(Stored data entries)
******************************

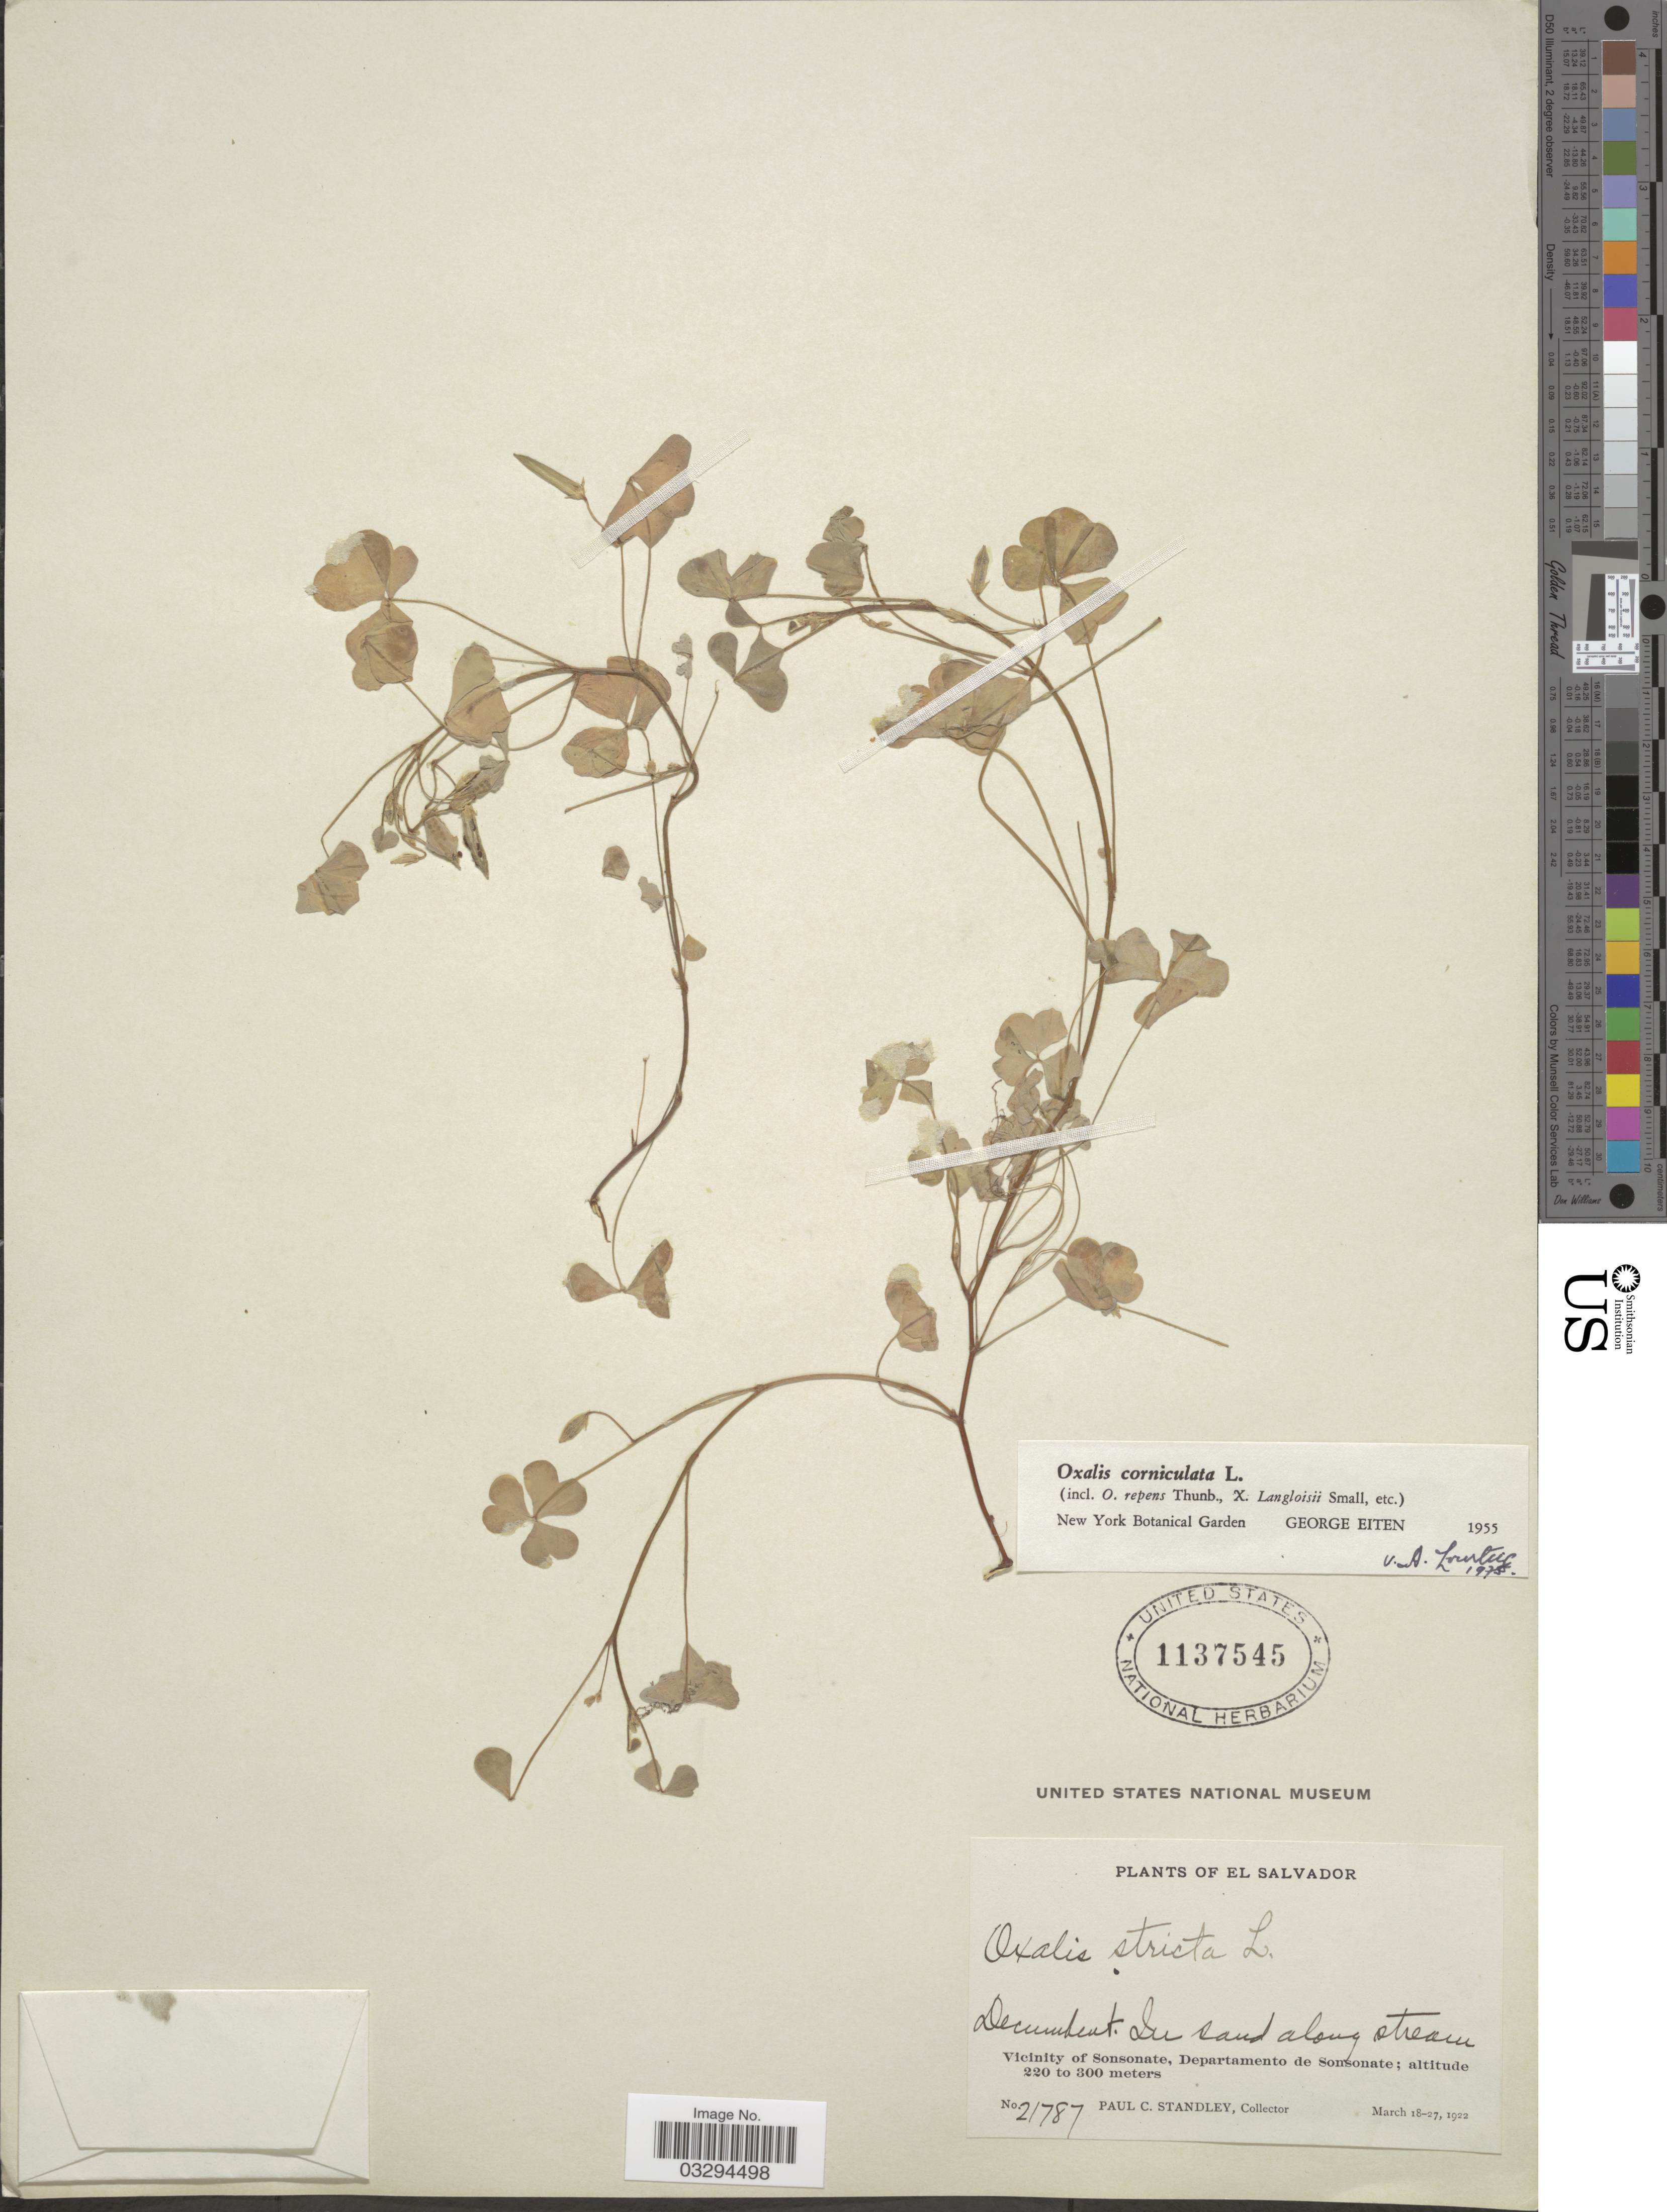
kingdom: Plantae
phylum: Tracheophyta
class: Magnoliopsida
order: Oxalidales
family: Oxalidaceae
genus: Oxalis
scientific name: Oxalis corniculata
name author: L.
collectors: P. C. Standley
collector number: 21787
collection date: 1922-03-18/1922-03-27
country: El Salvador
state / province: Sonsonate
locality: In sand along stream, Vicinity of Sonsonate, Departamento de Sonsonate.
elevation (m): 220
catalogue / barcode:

******************************

### Aim
Rewrite the lines of all the items above as a JSON list of strings, one string per line, with blank lines left out. Leave the pictures out of the answer.

### Complete response
[
  "kingdom: Plantae",
  "phylum: Tracheophyta",
  "class: Magnoliopsida",
  "order: Oxalidales",
  "family: Oxalidaceae",
  "genus: Oxalis",
  "scientific name: Oxalis corniculata",
  "name author: L.",
  "collectors: P. C. Standley",
  "collector number: 21787",
  "collection date: 1922-03-18/1922-03-27",
  "country: El Salvador",
  "state / province: Sonsonate",
  "locality: In sand along stream, Vicinity of Sonsonate, Departamento de Sonsonate.",
  "elevation (m): 220",
  "catalogue / barcode:"
]